The month of October has been really volatile for the stock market. Over the first two weeks the market was down about 7% and then over the past week it has regained much of those losses where it is down now only about 3% from its peak. All of this volatility makes a lot of people nervous, including myself to some degree. I mean who likes to see their investments go down. I certainly don’t. But I know enough about the history of the stock market and put enough trust in the system to know that in the long- term I will have more money ten years from now then I will today.
I also am a person who doesn’t have a problem with risk. Over 90% of my investment portfolio is tied up in the stock market in some capacity, but I do have as part of my investments something that I think might help people who are a little bit more risk averse: balance funds.
Balance Fund Advantages
If you are someone who doesn’t want a lot of volatility in their investments, but still want to make some good gains I strongly recommend people into balance funds. Balance funds typically have a combination of stocks and bonds in them. When the market is going really well the person(s) running the funds tend to weigh that fund more toward stocks. When the market is more volatile or going down they buy more bonds. A few advantages of balance funds are this:
- You get stock market growth without a lot of the volatility.

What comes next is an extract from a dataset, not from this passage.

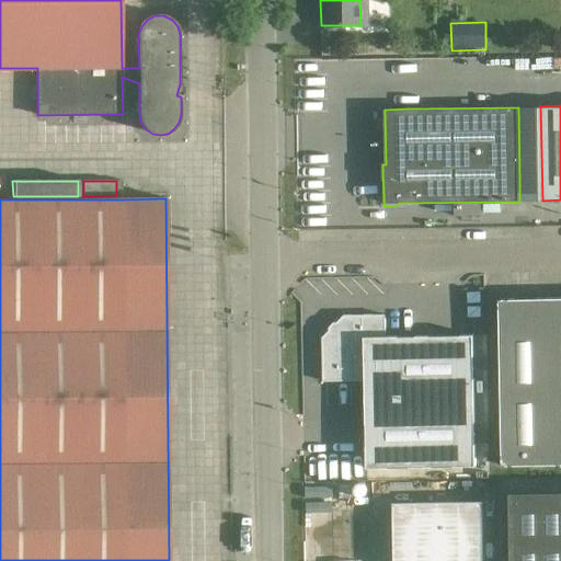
[(560,298),(500,299),(502,466),(560,464),(560,298)]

- It takes some steam out of the large swings within the market. For example, from 2007-2009 the Dow Jones Index lost over 50% of its value. Depending on which balance fund you would have probably lost in the neighborhood of 20-30%. Now 30% is nothing to sneeze at, but it is a lot better performance than a normal stock fund.
- You can still get decent returns (6-8%) in a lukewarm hot stock market.
- It is great for diversification because it invests in both stocks and bonds at the same time.
Now let me be clear. Just because you invest in balance funds does not mean that you may not lose money in the stock market. Any investment is risky. There is no guarantee not to lose your money except for putting that money under your mattress. But in 10 years that money will be worth much less anyway so sticking it in your proverbial mattress or CD or bank account doesn’t help. For the conservative to moderate risk taker, particularly people who are nearer retirement or in retirement, I think balance funds are a great way to diversify your portfolio, get some growth, but reduce volatility and risk, and achieve diversification which is what many investment advisers say is absolutely essential (and so do I).
I personally own Fidelity Balanced Fund. I own it, partly, because it is a choice that I have for my 401(a) and 403(b). However, there are a number of a great low-cost balanced funds that you can get from Vanguard (Vanguard Balanced Index, Vanguard Wellesley Income are two of my favorites) or from other brokerage firms.
The key is to do your research. Look at the fund’s track-records (I only buy funds with 10 year track records or more), the expense-ratio (the lower the better), and their asset allocation (e.g. how much do they have in stocks/bonds). Some balance funds are a little more aggressive in their stock allocations, some are more conservative. Do your OWN research. Spend a little time going through your investment choices in your 401k or other retirement accounts. Make sure you make an informed decision, but when you investigate them like I did. I think you will find them to be a great investment alternative for people who can’t stomach large swings in the stock market.
If you don’t like a lot of volatility, but good steady gains that won’t drop like a stone in a market downturn then balanced funds might be for you.